DuVernay credits Robertson for ensuring that AAFCA makes its presence felt in Hollywood. She said his efforts within the film community are “deeply felt.”

“He’s going to show up to your place. He’s going to show up to your premiere,” DuVernay said of Robertson. “He’s going to show up to your set. He’s going to make sure that you see him around town, and it’s not in a flashy way. It feels like community. He’s from here. He been living here, and he’s seen so many of these careers from their infancy. He’s been a source of consistent on the ground presence.”

DuVernay praised AAFCA for being a support base for those in Black Hollywood who are overlooked elsewhere.

“AAFCA has been a beautiful example of building your own house approach,” said the director, who was recently honored by the organization for her film “ Origin,” a critically acclaimed project that was hardly recognized during Hollywood’s award season. “It allows for there to be a sense of pride, commitment, solidarity within a community that’s inside a larger community.”

As an independent filmmaker, Deon Taylor can attest. The director said he's been overlooked for much of his career — except from AAFCA.

“Ain’t nobody thinking of me, but Gil and AAFCA did,” said Taylor, who directed “Meet the Blacks,” “The Intruder,” “Fatale” and “Black and Blue.” He’s become a major player in the independent filmmaking space through his Hidden Empire Film Group, but he hasn’t been invited to the Independent Spirit Awards.

Taylor will be honored Sunday at AAFCA's Special Achievement Awards for being a talent on the rise.

“Gil watched my trajectory,” he said. “He saw me when no one else did. How is it possible that you could have this level of success and you’ve never even been invited to the Independent Spirit Awards? You and your wife. Think about that. Everything we’ve made has been independent at the highest-level making money. And we ain’t never got an invite to the Spirit Awards or to an independent event.

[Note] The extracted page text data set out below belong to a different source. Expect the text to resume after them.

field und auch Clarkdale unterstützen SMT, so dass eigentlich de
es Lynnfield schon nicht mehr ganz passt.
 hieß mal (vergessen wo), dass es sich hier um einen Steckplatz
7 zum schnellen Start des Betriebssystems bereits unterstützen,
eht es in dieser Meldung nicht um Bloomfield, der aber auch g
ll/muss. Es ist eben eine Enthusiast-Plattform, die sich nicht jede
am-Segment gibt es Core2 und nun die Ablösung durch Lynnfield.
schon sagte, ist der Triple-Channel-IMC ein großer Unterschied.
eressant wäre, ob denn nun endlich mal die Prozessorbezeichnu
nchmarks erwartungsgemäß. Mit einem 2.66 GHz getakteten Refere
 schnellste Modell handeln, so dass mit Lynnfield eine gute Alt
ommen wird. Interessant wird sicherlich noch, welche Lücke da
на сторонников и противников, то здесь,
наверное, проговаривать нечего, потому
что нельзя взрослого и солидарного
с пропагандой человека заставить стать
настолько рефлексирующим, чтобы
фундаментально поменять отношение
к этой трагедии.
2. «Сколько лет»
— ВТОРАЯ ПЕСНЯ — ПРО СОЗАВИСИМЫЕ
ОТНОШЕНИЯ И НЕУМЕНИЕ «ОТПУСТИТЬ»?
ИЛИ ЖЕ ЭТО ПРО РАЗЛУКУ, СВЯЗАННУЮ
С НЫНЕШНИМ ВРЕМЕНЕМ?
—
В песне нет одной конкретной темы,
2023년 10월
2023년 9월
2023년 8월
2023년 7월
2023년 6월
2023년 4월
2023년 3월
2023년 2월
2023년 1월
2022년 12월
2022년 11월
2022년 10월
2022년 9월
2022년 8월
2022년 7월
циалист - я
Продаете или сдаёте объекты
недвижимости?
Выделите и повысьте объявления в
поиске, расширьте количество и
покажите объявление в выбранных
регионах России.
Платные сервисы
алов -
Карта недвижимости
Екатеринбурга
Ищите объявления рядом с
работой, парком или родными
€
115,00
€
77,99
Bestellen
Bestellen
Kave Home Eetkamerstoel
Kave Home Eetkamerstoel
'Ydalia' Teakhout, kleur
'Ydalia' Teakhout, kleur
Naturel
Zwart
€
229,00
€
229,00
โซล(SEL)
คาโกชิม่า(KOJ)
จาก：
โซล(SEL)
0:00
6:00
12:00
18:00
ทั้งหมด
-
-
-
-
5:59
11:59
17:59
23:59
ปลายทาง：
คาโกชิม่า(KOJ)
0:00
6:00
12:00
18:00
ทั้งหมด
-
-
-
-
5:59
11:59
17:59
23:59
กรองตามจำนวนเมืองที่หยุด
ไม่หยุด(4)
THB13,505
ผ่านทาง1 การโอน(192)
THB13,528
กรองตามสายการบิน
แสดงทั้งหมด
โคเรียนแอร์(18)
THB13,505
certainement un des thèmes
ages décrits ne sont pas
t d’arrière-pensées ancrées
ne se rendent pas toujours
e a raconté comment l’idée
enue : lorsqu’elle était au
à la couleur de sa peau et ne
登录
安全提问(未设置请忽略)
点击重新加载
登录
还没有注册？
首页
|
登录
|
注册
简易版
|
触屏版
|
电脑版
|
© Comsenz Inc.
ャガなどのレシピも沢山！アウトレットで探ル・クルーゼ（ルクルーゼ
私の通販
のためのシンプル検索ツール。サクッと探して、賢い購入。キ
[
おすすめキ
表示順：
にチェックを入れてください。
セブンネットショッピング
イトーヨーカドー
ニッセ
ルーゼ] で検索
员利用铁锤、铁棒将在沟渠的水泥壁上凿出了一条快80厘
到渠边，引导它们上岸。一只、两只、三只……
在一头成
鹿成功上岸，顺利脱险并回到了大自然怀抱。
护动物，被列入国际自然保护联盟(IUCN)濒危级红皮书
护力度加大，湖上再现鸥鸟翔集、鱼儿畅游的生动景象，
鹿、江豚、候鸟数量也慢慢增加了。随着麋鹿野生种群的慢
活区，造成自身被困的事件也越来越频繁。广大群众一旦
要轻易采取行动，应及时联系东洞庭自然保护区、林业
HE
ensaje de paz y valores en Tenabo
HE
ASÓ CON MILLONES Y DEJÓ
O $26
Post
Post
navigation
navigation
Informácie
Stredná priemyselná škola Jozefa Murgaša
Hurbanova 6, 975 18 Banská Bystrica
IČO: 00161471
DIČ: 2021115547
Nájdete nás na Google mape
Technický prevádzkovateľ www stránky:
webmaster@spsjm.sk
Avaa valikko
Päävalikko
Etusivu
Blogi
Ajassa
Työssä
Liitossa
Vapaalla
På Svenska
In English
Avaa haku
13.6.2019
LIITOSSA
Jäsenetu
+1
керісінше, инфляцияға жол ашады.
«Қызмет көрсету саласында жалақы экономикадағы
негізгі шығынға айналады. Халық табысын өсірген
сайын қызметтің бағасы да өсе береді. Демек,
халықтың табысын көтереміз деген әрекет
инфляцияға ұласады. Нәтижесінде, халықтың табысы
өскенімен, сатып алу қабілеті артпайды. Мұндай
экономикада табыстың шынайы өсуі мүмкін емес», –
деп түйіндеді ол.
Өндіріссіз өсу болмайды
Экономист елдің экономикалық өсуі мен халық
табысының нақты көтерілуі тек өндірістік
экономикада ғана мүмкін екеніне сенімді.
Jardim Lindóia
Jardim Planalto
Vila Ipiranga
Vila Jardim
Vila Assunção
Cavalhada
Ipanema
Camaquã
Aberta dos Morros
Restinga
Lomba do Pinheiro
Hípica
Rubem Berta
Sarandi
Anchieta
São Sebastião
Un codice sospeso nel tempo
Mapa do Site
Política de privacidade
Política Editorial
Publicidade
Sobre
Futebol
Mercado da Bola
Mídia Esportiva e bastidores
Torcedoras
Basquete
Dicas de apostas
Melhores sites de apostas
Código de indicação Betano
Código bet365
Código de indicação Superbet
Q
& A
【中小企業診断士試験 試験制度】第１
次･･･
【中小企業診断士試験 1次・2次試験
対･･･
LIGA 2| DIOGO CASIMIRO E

That’s what Gil represents.”

Taylor applauded Robertson for honoring director Antoine Fuqua and actor Will Smith last year for their film “Emancipation.” It came during a time when Smith faced backlash for his Oscars slap and a 10-year banishment from Academy Awards events.

“Instead of turning his back on him and his project, he viewed Will as an artist,” Taylor said. “He celebrated Will and Antoine's artistry, because they worked their (expletive) off on that movie. He awarded them. That's what it's about, right? ... That's what AAFCA represents.”

Robertson is excited about the organization’s future. Along with growing its tentpole events, he’s looking to move into more curation spaces, increase its range of partnerships and close major book deals.

He also wants to continue pushing AAFCA's initiatives to recognize heritage months for LGBTQ, Latino and Asian-Pacific communities and women's history.

“We’re looking to continue to expand our footprint,” Robertson said. “I think the next 20 years will be filled with new opportunities.”